- Source records -
_ _ _ _ _ _ _

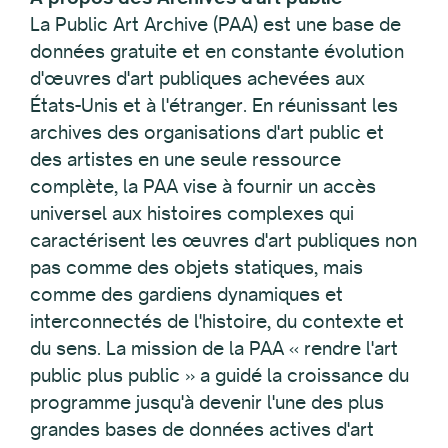
La Public Art Archive (PAA) est une base de
données gratuite et en constante évolution
d'œuvres d'art publiques achevées aux
États-Unis et à l'étranger. En réunissant les
archives des organisations d'art public et
des artistes en une seule ressource
complète, la PAA vise à fournir un accès
universel aux histoires complexes qui
caractérisent les œuvres d'art publiques non
pas comme des objets statiques, mais
comme des gardiens dynamiques et
interconnectés de l'histoire, du contexte et
du sens. La mission de la PAA « rendre l'art
public plus public » a guidé la croissance du
programme jusqu'à devenir l'une des plus
grandes bases de données actives d'art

_ _ _ _ _ _ _

Of the lines above, show those in which "œuvres" appears.

d'œuvres d'art publiques achevées aux
caractérisent les œuvres d'art publiques non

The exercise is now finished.